What will unallotment mean for Minnesotans? The Governor, last night, has already line item vetoed over $381 million in General Assistance Medical payments to hospitals. The impact of this unallotment? The Queen of Peace Hospital in New Prague will lose $185,000 in GAMC payments in 2011. The Northfield Hospital stands to lose $113, 776. At the top end, the Hennepin County Medical Center will be out $108 million and Regions Hospital in St. Paul will eliminate $46 million from its GAMC program in 2011. Not only do patients suffer, but these cuts mean lost jobs and income for our communities. And all of us will end up paying more to insurance companies or hospitals, as more people end up in emergency rooms for primary care, provided any emergency rooms remain open.

capitol-photoThe Governor has also indicated that he will unallot Local Government Aid to our cities and towns in July. Cities are still reeling from the unallotment that took place this past December. Loss of LGA means serious budget cuts to our local services such as police and fire protection, libraries, street maintenance, and other community services. It most certainly means greater property tax increases to make up the difference.
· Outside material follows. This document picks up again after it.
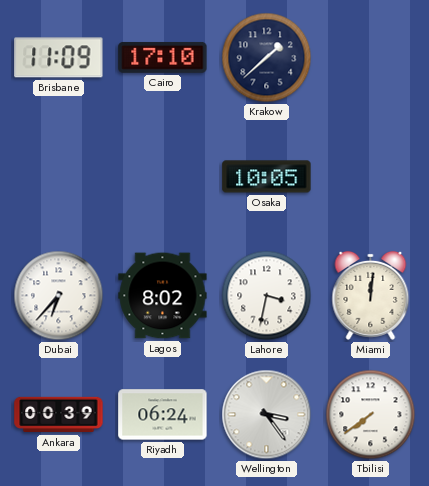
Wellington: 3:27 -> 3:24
The House and Senate will continue to work with the Governor to find some compromise. He has indicated his willingness to talk to us about shifts, money from the Reserve account, and additional borrowing. The House will have to decide whether an override attempt is in order, the Senate already having override numbers. With a Monday midnight deadline, we will continue to work with the executive branch to wrap this up without having to slash, even further, those budgets that affect communities and our most vulnerable.